GIVEN PROBLEM A: Count the lines in the entries below that contain the string "kern", and give only the number.

SELECTED TEXT:
Archive for Dan Simpson

asynchronous distributed Gibbs sampling

Posted in Books, Statistics, Travel, University life with tags , , , , , , , on October 13, 2015 by xi'an

Alexander Terenin, Dan Simpson, and David Draper just arXived a paper on an alternative brand of Gibbs sampler, which they think can revolutionise the sampler and overcome its well-known bottlenecks. David had sent me the paper in advance and thus I had time to read it in the plane to Calgary. (This is also the very first paper I see acknowledging a pair of trousers..! With no connection whatsoever with bottlenecks!)

“Note that not all updates that are sent will be received by all other workers: because of network traffic congestion and other types of failures, a significant portion of the updates will be lost along the way.”

The approach is inherently parallel in that several “workers” (processors or graphical units) run Gibbs samplers in parallel, using their current knowledge of the system. This means they update a component of the model parameter, based on the information they have last received, and then send back this new value to the system. For physical reasons, there is not instantaneity in this transmission and thus all workers do not condition on the same “current” value, necessarily. Perceiving this algorithm as a “garden of forking paths” where each full conditional uses values picked at random from a collection of subchains (one for each worker), I can see why the algorithm should remain valid.

“Thus, the quality of this [ABC] method rises and falls with the ingenuity of the user in identifying nearly-sufficient statistics.”

It is also clear that this approach allows for any degree of parallelisation. However, it is less clear to me why this should constitute an improvement. With respect to the bottlenecks mentioned at the beginning of the paper, I do not truly see how the large data problem is bypassed. Except in cases where conditionals only depend on small parts of the data. Or why large dimensions can be more easily managed when compared with a plain Gibbs sampler or, better, parallel plain Gibbs samplers that would run on the same number of processors. (I do not think the paper runs the comparison in that manner, using instead a one-processor Gibbs sampler as its benchmark. Or less processors in the third example.) Since the forking paths repeatedly merge back at aperiodic stages, there is no multiplication or clear increase of the exploratory abilities of the sampler. Except for having competing proposed values [or even proposals] selected randomly. So maybe reaching a wee bit farther from time to time.

GIVEN PROBLEM B: Using the post on asynchronous Gibbs sampling above, decide whether each statement agrees with it. Answer yes or no for each, and quote the deciding words. (i) The paper's benchmark is a Gibbs sampler running on one processor. (ii) Every update a worker sends reaches all the other workers. (iii) The paper was read on a flight to Calgary.

SOURCE MATERIAL:
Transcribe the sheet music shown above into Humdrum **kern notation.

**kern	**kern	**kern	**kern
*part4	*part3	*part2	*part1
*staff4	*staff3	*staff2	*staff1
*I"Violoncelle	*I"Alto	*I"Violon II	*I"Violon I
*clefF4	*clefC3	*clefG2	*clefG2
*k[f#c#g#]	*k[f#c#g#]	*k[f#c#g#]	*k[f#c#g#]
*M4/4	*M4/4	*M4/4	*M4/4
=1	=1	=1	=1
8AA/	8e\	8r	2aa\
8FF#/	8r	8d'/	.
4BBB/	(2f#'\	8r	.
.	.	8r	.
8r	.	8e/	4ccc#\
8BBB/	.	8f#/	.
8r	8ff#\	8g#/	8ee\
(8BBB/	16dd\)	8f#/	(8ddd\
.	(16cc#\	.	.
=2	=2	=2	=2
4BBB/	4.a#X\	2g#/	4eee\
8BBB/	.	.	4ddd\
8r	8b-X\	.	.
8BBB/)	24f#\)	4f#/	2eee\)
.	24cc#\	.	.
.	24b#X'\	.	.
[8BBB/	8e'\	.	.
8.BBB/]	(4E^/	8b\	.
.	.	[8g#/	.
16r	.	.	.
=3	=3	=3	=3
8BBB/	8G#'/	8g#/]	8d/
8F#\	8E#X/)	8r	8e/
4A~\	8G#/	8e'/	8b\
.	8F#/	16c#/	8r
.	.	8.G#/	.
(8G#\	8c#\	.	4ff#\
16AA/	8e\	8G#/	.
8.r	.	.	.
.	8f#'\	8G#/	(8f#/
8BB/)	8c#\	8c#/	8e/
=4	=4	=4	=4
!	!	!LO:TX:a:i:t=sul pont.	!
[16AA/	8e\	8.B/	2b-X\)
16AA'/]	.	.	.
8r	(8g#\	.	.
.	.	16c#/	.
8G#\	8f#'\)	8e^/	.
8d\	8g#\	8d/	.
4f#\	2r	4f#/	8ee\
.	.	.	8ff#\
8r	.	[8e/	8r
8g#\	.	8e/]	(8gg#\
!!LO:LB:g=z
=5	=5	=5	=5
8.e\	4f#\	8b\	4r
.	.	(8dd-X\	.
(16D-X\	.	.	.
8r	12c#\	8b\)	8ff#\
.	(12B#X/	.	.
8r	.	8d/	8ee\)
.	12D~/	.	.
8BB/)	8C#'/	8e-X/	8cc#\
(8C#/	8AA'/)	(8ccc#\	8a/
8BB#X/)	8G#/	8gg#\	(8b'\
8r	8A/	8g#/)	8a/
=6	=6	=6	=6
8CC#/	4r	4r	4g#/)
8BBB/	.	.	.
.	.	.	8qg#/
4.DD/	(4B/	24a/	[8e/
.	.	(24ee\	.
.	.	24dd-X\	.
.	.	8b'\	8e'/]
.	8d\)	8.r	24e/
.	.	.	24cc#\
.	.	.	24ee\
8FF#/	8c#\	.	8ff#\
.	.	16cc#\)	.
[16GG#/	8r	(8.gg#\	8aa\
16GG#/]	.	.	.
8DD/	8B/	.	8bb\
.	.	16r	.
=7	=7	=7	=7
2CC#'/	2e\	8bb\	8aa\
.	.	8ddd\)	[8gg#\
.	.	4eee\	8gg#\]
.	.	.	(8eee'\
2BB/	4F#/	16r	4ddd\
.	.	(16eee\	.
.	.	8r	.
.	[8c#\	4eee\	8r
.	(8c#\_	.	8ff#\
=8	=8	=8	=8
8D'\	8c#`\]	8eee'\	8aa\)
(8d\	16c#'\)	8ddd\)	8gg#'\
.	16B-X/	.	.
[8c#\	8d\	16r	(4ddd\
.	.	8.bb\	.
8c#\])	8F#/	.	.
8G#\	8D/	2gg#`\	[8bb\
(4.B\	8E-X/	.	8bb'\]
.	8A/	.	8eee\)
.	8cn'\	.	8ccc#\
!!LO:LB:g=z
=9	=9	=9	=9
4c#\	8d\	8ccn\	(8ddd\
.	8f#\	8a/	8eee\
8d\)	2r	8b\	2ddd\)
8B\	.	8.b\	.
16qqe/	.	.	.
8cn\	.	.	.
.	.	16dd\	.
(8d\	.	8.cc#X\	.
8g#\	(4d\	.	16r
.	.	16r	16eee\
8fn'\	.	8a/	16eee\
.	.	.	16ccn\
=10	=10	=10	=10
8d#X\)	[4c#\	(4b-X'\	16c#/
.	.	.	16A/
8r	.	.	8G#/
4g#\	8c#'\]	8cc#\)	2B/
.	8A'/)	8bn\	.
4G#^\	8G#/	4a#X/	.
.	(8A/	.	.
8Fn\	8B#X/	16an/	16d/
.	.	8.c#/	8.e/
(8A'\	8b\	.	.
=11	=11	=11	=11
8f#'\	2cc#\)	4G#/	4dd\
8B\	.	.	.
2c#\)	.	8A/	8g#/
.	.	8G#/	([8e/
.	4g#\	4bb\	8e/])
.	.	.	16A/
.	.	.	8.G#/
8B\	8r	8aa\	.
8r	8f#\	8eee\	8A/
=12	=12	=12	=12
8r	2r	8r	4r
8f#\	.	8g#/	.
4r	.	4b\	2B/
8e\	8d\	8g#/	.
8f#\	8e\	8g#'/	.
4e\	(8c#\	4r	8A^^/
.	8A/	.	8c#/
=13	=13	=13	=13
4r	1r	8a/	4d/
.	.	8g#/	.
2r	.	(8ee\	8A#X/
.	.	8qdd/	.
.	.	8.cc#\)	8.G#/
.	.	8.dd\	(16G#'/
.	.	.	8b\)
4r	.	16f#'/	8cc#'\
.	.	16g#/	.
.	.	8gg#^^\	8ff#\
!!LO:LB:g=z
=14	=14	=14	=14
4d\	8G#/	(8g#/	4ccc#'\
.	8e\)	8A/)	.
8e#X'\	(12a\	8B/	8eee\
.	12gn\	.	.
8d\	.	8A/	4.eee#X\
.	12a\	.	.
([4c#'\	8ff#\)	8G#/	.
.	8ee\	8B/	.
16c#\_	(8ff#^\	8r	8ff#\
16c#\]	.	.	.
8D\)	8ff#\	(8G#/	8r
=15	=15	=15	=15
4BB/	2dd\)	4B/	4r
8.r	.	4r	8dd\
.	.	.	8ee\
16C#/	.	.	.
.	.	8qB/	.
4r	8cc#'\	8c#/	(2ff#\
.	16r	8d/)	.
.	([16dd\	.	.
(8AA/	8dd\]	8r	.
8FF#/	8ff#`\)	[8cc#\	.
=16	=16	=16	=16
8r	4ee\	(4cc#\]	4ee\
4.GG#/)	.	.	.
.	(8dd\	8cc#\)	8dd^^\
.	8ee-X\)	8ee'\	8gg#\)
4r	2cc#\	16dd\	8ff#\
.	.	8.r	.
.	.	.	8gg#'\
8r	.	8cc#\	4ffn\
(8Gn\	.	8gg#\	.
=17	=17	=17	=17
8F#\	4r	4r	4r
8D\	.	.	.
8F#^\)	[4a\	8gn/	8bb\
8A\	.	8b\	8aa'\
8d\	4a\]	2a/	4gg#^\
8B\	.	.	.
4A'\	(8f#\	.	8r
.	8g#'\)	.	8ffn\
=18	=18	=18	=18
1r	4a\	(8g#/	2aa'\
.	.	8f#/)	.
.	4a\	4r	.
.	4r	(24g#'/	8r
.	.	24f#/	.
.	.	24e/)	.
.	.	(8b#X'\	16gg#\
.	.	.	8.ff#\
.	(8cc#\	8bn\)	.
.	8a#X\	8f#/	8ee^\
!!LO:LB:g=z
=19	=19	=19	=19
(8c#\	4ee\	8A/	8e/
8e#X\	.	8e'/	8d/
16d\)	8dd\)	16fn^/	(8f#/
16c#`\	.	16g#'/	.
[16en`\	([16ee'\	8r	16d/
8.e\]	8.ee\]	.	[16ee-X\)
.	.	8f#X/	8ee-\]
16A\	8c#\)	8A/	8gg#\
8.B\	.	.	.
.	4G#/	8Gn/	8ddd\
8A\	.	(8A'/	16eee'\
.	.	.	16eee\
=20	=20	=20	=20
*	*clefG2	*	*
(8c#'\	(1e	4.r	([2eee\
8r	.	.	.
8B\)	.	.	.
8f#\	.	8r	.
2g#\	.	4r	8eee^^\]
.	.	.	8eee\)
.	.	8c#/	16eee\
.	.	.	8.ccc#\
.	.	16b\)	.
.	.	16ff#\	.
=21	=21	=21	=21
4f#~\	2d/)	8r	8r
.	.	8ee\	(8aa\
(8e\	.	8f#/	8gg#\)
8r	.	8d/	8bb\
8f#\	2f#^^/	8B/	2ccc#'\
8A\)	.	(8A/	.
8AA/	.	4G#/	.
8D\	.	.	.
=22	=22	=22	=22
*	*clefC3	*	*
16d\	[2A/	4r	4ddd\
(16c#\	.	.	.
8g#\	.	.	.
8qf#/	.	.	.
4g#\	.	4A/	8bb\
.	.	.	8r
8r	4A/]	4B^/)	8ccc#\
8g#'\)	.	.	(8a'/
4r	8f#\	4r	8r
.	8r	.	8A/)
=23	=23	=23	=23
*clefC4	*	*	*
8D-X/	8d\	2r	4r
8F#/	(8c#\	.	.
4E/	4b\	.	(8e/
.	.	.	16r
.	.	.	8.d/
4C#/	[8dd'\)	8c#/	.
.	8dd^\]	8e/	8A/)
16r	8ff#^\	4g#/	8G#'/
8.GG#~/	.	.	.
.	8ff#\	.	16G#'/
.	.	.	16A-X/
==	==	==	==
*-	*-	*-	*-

COMPLETE ANSWER A: 2

COMPLETE ANSWER B:
(i) Yes: "using instead a one-processor Gibbs sampler as its benchmark"
(ii) No: "not all updates that are sent will be received by all other workers"
(iii) Yes: "I had time to read it in the plane to Calgary"